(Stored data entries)

####

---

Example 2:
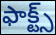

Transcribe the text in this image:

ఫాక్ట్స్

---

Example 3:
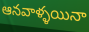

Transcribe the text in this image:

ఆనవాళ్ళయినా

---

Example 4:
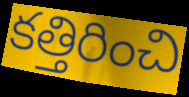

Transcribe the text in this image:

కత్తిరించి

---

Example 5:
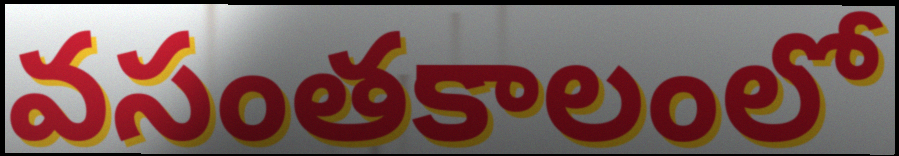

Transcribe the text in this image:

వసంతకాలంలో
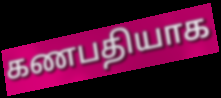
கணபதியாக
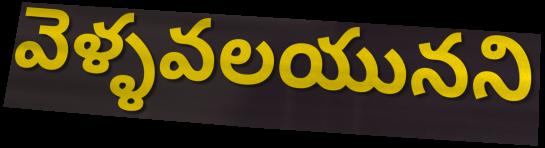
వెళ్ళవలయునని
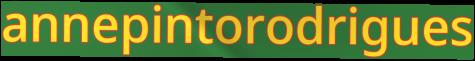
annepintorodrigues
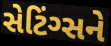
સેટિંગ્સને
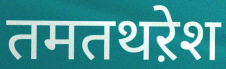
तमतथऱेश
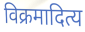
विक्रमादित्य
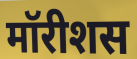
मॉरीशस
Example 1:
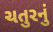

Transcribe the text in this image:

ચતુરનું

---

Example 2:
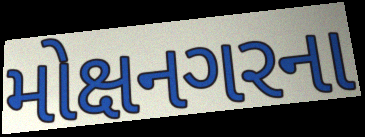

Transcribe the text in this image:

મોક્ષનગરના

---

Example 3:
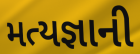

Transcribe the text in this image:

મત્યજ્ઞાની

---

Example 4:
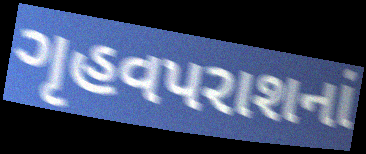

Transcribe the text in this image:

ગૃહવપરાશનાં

####

TASK GOAL
Retype every entry exactly as written. Leave the pictures out.

SOLUTION FOR THIS PROBLEM
---

Example 2:

Transcribe the text in this image:

ఫాక్ట్స్

---

Example 3:

Transcribe the text in this image:

ఆనవాళ్ళయినా

---

Example 4:

Transcribe the text in this image:

కత్తిరించి

---

Example 5:

Transcribe the text in this image:

వసంతకాలంలో
கணபதியாக
వెళ్ళవలయునని
annepintorodrigues
સેટિંગ્સને
तमतथऱेश
विक्रमादित्य
मॉरीशस
Example 1:

Transcribe the text in this image:

ચતુરનું

---

Example 2:

Transcribe the text in this image:

મોક્ષનગરના

---

Example 3:

Transcribe the text in this image:

મત્યજ્ઞાની

---

Example 4:

Transcribe the text in this image:

ગૃહવપરાશનાં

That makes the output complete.